All to play for as the half-way point in this season’s pool stages approaches, here are a few of the talking points from a decisive weekend of action…
Young Glasgow team rip up the rulebook with another win on the road
So often in the Champions Cup Pool stages home form is the key to qualification. So when Dave Rennie’s young Glasgow side went down to a narrow defeat at Scotstoun to a wily and experienced Saracens side in round one, it looked a tough ask for the Scots to regain composure and momentum in their Pool, especially with two successive away matches to follow. Yet two rounds later and Rennie’s side have emerged with maximum points from trips to Cardiff and Lyon respectively to sit well in contention for a quarter-final berth at the half-way stage.
Having looked a touch naïve in playing so fast and loose in defeat to Sarries, Glasgow have shown the courage of their convictions by maintaining this exciting brand of running rugby with the likes of Adam Hastings, Huw Jones and Stuart Hogg at the forefront of this sizzling attack as Lyon were brushed aside for a convincing 42-22 win in France this weekend.
With both Cardiff Blues and Lyon stepping up from Europe’s second-tier Challenge Cup this season, some may point out that Glasgow are not facing the most formidable of opponents in these early stages but wins on the road in Europe against any side are not to be sniffed at.
Sitting in second place four points behind Saracens, Glasgow still have a mountain to climb in order to qualify as Pool winners but should they match their away-day feats against Lyon and Cardiff at home they will be well-placed to secure at the least a best runners-up spot, and with their form on the road no side will look forward to hosting such dangerous opposition in the knock-out stages.
Edinburgh and Toulon wins throw exciting pool 5 wide-open
At the start of the season, fans may have been forgiven for overlooking Pool 5. What looked at the time to be a fairly predictable Pool has proven to be anything of the sort following the opening two rounds of fixtures, with former champions Toulon being swept aside by Newcastle and Edinburgh, whilst Dean Richards’ Falcons side lead the way in Europe despite sitting at the bottom of their domestic league.
Round Three may have brought a touch more normality to proceedings with Toulon earning their first win of the campaign against French rivals Montpellier, and Newcastle’s storming start in Europe coming to an abrupt halt with a heavy defeat against Edinburgh, yet with just five points separating Edinburgh (11) at the top from Toulon (6) at the bottom everything is still to play for in this most manic and exciting Pool going into the final six fixtures.
A quick glance at the group as well as some of the performances seen so far might suggest that this group is anyone’s to take, but with just one away win (Newcastle at Toulon) so far from the opening six fixtures, Newcastle and Montpellier will be quietly confident with both sides to play two of their remaining three fixtures in front of home support.
Ireland’s history-makers return in style to maintain the provinces’ push
Three weeks on from that famous night in Dublin, and some of Ireland’s heroes returned to the field of play after a well-deserved break.
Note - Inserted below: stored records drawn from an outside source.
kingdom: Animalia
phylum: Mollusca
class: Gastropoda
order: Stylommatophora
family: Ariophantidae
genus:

With key players such as Jonny Sexton (Leinster), CJ Stander (Munster) and Jacob Stockdale (Ulster) having been rested for the past few weeks by their respective provinces with one eye on these European ties, the three Irish sides went out in full force with their key men refreshed and ready to go.
The result – three wins out of three for the Irish sides who at the mid-way point in the pool stages all look in good shape to secure qualification. Having salvaged a draw from their opening game at Exeter, Munster have reeled off two home wins to sit top of their pool. Defeats on the road in round two for Leinster and Ulster respectively, left less room for error for the other two provinces especially with tricky-looking away matches in round three. However both sides successfully navigated those challenges, with Leinster digging out a narrow win in Bath, whilst Ulster ran out deserved bonus-point winners against the Scarlets. Although Leinster and Ulster sit second in their respective pools, they both have home advantage for two of their remaining three matches.
With Stander (Munster) and Stockdale (Ulster) scoring tries for their sides, and newly-crowned World Player of the Year Sexton pulling the strings effectively for Leinster, the return of many of these Irish internationals was the key to this Irish clean sweep and keeps all three of them in contention for the quarter-finals.
Gloucester and Newcastle proving experience is over-rated
At the start of this campaign if you were to pick between Exeter and Gloucester as the most likely to go and challenge for this season’s Champions Cup trophy, not many would have picked the Cherry-and-Whites. Yet three matches in and it is last season’s Challenge Cup runners-up Gloucester who look the best placed of the two English sides to emerge from Pool 2. The Johann Ackermann revolution gathered even more momentum this weekend as his side bullied the Chiefs pack up-front before the likes of Danny Cipriani and Ollie Thorley did the damage in attack to produce arguably their finest display of the season in a convincing 27-19 win at Sandy Park.
An Exeter side that has appeared in the last three Premiership finals, Rob Baxter’s men seem incapable of cracking Europe and are all but out of this season’s competition already, having failed to win any of their opening three matches. Gloucester on the other hand have adapted well to the step up in class this season and with two of their remaining three matches to be played at Kingsholm are right in contention for qualification from their pool.
With both the Scarlets and Wasps also joining the Chiefs without a European win this season, that is three sides who some had down as pre-tournament favourites, all likely to fall at the first hurdle, whilst Champions Cup novices Gloucester and Newcastle remain well in the hunt for a spot in the last eight.